■ **EXCERPT TO READ**
○ ○ ○ ○

BioenergyKDF was built to solve exactly that problem. It is a free, centralised data portal from the US Department of Energy that brings together biomass resource data, life cycle assessments, techno-economic analyses, and research reports in one place. If you work in bioenergy research, agricultural planning, or sustainable fuel development and you are not already using it, this article will show you what you are missing.
What Is BioenergyKDF?
BioenergyKDF, the Bioenergy Knowledge Discovery Framework, is stewarded by Oak Ridge National Laboratory for the DOE’s Bioenergy Technologies Office. It is the nation’s premier source of information on biomass potential, providing high-quality data that can guide funding in support of a robust bioeconomy for low-carbon energy sources.
The GIS-based framework allows users to comprehensively analyse the economic and environmental impacts of various development options for biomass feedstocks, biorefineries, and infrastructure.
In plain terms: it is a one-stop data portal where farmers, researchers, planners, and industry professionals can find out how much biomass is available in any given US region, what it could be used for, and what the economic and environmental implications of different bioenergy development paths look like.
It is completely free to access.
What Data Does BioenergyKDF Contain?
The portal brings together several categories of data and tools that would otherwise require visiting multiple separate databases.
The Billion-Ton Reports are the centrepiece of the platform. The 2023 Billion-Ton Report is the fourth in a series of national biomass resource assessments commissioned by the US Department of Energy, following reports in 2016, 2011, and 2005. The 2023 report reveals that in a mature market, the United States could produce between 1.1 and 1.5 billion tons per year of biomass for bioenergy production. The full datasets behind these reports are accessible directly through the portal.
County-level biomass resource maps allow users to explore feedstock availability at a local scale. The portal provides searchable information about potential biomass resources down to the county level. This is particularly useful for feasibility studies where local feedstock supply is a critical variable.
Research and development reports covering DOE Bioenergy Technologies Office projects are housed in the portal. These include state of technology reports, technology design pathway analyses, life cycle assessments, techno-economic analyses, and supply chain analyses.
Sustainability information covering voluntary standards, regulatory requirements, and environmental impact documentation for US bioenergy production systems.
Who Is BioenergyKDF For?

○ ○ ○ ○

■ **THE DATA**
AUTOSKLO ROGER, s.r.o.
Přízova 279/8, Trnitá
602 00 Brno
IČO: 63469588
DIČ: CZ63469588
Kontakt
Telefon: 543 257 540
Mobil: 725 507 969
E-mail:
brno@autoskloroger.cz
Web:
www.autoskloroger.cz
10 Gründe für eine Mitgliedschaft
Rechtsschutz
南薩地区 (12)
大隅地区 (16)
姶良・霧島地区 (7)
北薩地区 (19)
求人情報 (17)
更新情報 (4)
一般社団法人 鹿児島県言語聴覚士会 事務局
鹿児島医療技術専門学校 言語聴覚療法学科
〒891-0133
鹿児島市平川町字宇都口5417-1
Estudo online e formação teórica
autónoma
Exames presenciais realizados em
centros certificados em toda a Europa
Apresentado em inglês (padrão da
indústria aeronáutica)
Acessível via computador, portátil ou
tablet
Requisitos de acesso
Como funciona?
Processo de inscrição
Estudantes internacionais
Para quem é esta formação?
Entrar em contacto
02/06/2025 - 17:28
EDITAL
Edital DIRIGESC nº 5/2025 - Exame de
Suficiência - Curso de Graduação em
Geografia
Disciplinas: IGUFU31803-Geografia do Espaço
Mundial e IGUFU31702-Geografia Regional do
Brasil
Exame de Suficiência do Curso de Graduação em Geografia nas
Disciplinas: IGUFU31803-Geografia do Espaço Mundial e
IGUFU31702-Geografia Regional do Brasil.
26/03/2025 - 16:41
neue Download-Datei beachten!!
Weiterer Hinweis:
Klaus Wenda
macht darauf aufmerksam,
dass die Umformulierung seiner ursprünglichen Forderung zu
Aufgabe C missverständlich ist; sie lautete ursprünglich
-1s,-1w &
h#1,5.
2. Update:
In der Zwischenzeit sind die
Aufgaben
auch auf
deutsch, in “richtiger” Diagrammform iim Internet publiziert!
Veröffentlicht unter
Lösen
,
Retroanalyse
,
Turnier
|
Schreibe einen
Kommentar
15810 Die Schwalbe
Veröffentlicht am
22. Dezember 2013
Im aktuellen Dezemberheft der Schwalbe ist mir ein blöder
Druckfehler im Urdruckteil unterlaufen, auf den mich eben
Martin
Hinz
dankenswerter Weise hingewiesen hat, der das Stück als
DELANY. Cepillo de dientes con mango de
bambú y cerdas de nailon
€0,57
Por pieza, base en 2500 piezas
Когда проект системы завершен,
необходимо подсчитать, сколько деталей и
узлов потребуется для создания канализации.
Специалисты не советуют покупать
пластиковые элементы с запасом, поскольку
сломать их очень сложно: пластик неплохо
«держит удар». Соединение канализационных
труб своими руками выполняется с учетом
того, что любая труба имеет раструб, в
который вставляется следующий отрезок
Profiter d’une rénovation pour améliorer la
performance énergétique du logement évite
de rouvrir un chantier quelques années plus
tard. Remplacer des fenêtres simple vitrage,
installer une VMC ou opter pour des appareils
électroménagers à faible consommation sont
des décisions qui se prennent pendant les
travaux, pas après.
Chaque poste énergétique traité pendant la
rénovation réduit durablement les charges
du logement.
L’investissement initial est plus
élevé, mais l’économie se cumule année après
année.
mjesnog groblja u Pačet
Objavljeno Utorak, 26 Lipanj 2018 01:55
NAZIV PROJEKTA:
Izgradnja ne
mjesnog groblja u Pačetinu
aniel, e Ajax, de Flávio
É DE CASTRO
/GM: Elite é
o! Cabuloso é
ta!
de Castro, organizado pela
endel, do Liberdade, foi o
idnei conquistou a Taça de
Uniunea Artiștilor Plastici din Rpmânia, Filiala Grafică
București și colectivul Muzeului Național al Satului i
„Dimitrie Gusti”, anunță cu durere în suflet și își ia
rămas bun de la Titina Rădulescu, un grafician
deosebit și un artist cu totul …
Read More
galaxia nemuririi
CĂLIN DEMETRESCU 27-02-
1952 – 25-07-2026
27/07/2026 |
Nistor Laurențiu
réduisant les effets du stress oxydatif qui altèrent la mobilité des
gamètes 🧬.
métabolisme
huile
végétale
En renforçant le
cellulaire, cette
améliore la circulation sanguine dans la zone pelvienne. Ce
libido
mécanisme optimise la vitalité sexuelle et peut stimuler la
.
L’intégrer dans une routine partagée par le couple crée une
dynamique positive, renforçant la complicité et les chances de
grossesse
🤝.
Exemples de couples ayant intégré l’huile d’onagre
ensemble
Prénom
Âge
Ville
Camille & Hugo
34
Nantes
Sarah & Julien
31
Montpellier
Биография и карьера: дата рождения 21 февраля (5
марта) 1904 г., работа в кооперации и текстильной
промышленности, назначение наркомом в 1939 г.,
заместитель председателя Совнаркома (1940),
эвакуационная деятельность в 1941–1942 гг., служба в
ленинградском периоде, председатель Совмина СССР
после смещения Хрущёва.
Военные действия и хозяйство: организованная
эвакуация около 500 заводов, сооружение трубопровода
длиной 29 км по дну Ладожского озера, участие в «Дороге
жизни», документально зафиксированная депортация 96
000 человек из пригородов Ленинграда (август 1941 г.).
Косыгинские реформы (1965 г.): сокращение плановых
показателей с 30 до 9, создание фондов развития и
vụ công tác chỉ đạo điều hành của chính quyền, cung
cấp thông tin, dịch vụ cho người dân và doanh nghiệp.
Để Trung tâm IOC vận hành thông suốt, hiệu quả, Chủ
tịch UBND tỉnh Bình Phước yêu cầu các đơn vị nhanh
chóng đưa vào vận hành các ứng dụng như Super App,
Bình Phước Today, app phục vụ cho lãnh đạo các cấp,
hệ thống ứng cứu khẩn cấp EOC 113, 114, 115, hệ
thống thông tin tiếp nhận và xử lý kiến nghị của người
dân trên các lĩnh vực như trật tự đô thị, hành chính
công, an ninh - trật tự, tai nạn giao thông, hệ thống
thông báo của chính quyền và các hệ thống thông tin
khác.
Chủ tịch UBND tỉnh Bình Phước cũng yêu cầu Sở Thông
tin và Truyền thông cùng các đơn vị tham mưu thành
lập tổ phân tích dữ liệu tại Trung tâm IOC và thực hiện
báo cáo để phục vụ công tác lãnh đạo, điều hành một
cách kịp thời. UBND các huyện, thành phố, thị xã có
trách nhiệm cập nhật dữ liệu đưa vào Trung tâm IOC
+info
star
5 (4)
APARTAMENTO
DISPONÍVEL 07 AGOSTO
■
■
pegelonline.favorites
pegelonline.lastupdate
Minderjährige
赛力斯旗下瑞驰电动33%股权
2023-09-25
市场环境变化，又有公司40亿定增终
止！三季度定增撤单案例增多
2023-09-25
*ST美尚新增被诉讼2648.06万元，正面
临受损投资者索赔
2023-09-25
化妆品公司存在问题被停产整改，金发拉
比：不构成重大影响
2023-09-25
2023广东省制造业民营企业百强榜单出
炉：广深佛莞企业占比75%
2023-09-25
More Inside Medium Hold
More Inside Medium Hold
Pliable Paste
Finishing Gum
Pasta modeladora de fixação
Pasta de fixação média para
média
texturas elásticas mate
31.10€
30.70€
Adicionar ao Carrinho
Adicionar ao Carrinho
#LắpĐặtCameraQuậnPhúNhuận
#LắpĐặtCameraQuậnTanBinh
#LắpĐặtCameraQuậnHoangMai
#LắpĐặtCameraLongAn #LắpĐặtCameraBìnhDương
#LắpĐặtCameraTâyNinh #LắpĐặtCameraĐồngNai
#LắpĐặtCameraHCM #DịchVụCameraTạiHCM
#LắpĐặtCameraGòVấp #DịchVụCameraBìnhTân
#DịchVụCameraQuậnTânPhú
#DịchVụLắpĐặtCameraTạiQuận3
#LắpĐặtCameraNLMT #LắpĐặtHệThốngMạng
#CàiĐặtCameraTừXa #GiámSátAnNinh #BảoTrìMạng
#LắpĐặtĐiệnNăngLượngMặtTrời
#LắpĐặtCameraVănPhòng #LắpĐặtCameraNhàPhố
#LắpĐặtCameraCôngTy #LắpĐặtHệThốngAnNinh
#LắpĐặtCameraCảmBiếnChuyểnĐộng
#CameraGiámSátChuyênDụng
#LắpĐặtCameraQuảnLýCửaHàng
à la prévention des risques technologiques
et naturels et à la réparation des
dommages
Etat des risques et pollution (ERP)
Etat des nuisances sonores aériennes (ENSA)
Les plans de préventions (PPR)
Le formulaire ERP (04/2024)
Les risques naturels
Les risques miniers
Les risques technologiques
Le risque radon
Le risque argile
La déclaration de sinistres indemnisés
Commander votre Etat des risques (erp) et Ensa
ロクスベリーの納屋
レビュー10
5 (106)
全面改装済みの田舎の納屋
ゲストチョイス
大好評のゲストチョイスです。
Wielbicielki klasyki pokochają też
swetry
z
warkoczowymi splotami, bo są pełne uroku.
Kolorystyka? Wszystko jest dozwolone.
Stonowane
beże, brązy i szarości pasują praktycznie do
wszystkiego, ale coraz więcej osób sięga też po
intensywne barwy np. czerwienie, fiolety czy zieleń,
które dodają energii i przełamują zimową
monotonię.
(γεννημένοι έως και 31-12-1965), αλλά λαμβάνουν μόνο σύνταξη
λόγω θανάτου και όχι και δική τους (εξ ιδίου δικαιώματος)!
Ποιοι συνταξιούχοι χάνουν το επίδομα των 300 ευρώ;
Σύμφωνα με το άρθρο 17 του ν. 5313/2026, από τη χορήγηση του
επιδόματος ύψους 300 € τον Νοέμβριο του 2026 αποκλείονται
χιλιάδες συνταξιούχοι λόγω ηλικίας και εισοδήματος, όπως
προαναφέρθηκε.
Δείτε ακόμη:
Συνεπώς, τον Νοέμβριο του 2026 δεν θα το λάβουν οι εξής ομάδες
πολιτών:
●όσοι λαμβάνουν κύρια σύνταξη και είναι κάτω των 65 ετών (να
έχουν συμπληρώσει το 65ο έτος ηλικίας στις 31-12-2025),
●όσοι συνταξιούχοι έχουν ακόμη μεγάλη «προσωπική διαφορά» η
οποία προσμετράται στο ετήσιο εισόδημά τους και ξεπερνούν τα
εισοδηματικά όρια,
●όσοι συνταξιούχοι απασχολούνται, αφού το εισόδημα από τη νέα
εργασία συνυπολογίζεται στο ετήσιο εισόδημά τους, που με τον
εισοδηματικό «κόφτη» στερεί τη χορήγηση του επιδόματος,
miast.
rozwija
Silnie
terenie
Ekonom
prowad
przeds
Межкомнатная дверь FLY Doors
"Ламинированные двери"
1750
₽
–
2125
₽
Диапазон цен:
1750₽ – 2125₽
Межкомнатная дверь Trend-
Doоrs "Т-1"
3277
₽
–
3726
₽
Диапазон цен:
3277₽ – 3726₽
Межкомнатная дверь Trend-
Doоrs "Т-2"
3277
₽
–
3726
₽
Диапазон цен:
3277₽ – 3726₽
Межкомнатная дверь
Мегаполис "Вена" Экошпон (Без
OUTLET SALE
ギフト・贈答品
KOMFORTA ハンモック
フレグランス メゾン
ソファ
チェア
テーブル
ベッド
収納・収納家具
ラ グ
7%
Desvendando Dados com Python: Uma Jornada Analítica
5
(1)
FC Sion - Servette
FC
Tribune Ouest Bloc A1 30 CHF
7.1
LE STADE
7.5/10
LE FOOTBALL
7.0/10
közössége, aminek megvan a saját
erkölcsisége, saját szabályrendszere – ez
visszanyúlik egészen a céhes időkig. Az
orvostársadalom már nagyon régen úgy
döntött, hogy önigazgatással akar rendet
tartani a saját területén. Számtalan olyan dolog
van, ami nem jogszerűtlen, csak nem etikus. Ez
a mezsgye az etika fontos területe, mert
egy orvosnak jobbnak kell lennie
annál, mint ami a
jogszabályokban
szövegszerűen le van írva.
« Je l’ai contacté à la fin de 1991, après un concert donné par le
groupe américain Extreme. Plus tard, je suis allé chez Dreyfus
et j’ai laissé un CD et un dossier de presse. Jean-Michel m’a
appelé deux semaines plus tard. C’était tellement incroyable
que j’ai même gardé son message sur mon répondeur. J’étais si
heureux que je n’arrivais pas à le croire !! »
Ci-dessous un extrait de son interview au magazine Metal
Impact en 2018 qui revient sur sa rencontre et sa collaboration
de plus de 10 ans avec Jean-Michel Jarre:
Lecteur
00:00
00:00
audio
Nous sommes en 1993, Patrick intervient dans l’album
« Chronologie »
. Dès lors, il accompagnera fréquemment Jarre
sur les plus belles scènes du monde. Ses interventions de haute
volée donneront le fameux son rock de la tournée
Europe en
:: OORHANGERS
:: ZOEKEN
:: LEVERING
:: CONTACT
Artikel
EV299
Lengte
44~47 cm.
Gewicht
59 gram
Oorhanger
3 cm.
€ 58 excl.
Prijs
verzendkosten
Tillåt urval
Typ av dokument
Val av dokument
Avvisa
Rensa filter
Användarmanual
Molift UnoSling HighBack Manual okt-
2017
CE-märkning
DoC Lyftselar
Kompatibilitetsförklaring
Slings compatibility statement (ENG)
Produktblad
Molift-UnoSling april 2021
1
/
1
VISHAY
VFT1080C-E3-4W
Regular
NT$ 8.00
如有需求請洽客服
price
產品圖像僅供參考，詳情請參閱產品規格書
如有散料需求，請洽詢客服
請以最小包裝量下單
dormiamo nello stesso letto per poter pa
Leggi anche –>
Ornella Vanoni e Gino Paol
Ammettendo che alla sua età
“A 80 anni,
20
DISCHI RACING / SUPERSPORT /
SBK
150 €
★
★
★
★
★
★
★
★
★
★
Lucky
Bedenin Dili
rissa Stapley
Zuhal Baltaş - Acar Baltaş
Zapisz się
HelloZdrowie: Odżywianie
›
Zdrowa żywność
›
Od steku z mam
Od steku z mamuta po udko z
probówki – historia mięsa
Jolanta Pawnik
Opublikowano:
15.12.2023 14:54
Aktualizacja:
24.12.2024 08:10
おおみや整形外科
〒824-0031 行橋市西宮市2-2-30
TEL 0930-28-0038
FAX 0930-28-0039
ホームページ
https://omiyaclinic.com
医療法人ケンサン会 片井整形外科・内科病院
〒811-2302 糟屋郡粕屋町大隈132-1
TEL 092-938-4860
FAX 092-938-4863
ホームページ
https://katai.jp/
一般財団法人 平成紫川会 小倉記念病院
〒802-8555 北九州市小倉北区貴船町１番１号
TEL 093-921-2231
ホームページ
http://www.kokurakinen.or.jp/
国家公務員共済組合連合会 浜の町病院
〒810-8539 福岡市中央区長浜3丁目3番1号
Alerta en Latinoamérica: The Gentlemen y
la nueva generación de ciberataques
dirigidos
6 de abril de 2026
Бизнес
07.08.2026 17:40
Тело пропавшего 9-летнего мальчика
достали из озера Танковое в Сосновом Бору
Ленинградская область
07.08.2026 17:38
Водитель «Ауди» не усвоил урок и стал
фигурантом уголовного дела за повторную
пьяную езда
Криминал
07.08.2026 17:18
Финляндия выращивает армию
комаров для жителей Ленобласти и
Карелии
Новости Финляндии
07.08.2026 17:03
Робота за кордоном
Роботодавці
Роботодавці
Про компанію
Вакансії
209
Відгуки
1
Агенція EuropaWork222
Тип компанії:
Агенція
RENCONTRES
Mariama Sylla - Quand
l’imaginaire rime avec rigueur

○ ○ ○ ○

■ **THE TASK**
According to the excerpt on BioenergyKDF, how much biomass per year could the United States produce for bioenergy in a mature market, according to the 2023 Billion-Ton Report?

■ **WRITTEN SOLUTION**
Between 1.1 and 1.5 billion tons per year.